Many will look at citizen journalism as untrustworthy as it lacks the ethical and professional legitimacy of a trained journalism and I think this is the case as shown by John Kelly, “this legitimacy may be unknown with a blog or user-created site and, indeed, there have been cases where individuals have gamed the system, deliberately posting material they know not to be true.” Although it can be argued all media is looked at this way in recent times and citizen journalism is possibly more trusted as it is seen as relatable to you or me.
For me, citizen journalism is needed as much as the professional journalists themselves in order to contribute to it but I do not think it will ever be something that will replace the professionals. UGC was a worry for newspapers when it first came on the scene but what the media is now realising is that citizen journalism, in all its forms, is not a threat but a help as said by John Kelly, “The press borrows or appropriates forms it believes will strengthen its product, attract an audience or allow it to compete with newer types of media already using the techniques”. To conclude, citizen journalism and professional journalism work best together, as a neutral version written with skill alongside an opinion that adds colour.
We are aware of the online revolution that has never happened but we are still waiting for it to fully take shape. Steen Stenson speaks about how much has actually changed in his post ‘The revolution that never happened’ saying “Who would have thought, back in the 1990’s, that by 2010, online newspapers would still be mainly about publishing written text to a mass audience?” and he has a point.

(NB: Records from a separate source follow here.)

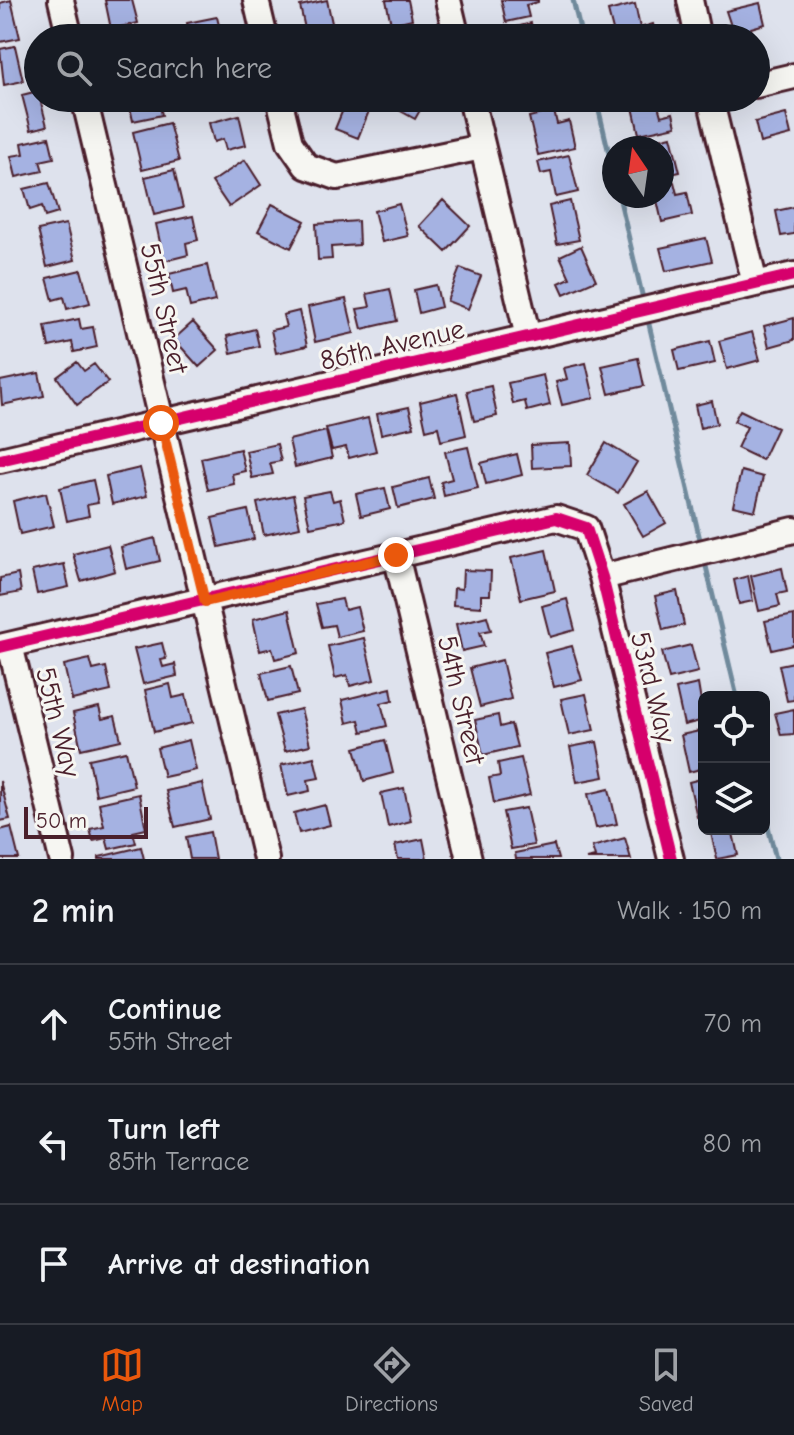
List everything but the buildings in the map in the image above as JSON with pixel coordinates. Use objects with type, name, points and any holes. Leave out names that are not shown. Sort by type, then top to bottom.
[{"type":"street","points":[[61,0],[67,24]]},
{"type":"street","points":[[256,0],[262,24]]},
{"type":"street","points":[[448,0],[454,24]]},
{"type":"street","points":[[690,0],[695,24]]},
{"type":"street","points":[[770,82],[794,76]]},
{"type":"street","name":"55th Street","points":[[87,112],[266,859]]},
{"type":"street","points":[[282,112],[290,143],[306,166],[337,177],[482,147]]},
{"type":"street","points":[[474,112],[528,337]]},
{"type":"street","points":[[713,112],[755,284]]},
{"type":"street","name":"86th Avenue","points":[[0,460],[794,275]]},
{"type":"street","name":"53rd Way","points":[[396,555],[556,518],[586,528],[602,577],[671,859]]},
{"type":"street","points":[[602,577],[794,530]]},
{"type":"street","points":[[5,646],[205,602],[396,555]]},
{"type":"street","name":"54th Street","points":[[396,555],[469,859]]},
{"type":"street","name":"55th Way","points":[[5,646],[62,859]]},
{"type":"waterway","points":[[573,0],[579,24]]},
{"type":"waterway","points":[[599,112],[605,136]]},
{"type":"waterway","points":[[622,208],[644,303]]},
{"type":"waterway","points":[[647,316],[701,544]]},
{"type":"waterway","points":[[704,558],[736,691]]},
{"type":"waterway","points":[[770,834],[776,859]]},
{"type":"cycle path","points":[[0,460],[794,275]]},
{"type":"cycle path","points":[[0,647],[556,518],[586,528],[602,577],[671,859]]},
{"type":"route","points":[[161,423],[205,602],[396,555]]}]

The majority of traditional print media has moved online or is in the process of moving but it’s not quite what we expected. Though I think could it be that our expectation of technology taking over is far too high? We over exaggerate massively in media such as films as to what life will be like in the future, according to ‘Back to the future’ we should all have hover boards by now.
With journalism I believe it’s a case of the older journalistic values that need to make way for the new and young technology wielding journalists if this slow evolution of online journalism is to become this revolution. For many, they thought the internet would be the end of journalism, however as Stenson says “the Internet will not kill journalism. It will change it, but perhaps not so radically as one would expect”.
Apparently so much has changed due to technology which is true to an extent however it could change so much more if new tech-savvy journalists, which grew up in a multimedia world, were enlisted to use their knowledge of the tools available to them and fully embraced online journalism. Twitter is a good example of technology on the rise with it being rare for a journalist to not be on Twitter these days but at the moment the only real difference between print and online journalist is what it always has been, words, compared to words with media.
I’ve always believed that if I want an in-depth and long informative piece I will look to traditional media but if I would prefer to watch a video to gain a different perspective I will look to multimedia. I don’t think that the online revolution will necessarily kill print but will work alongside it until we fully embrace technology.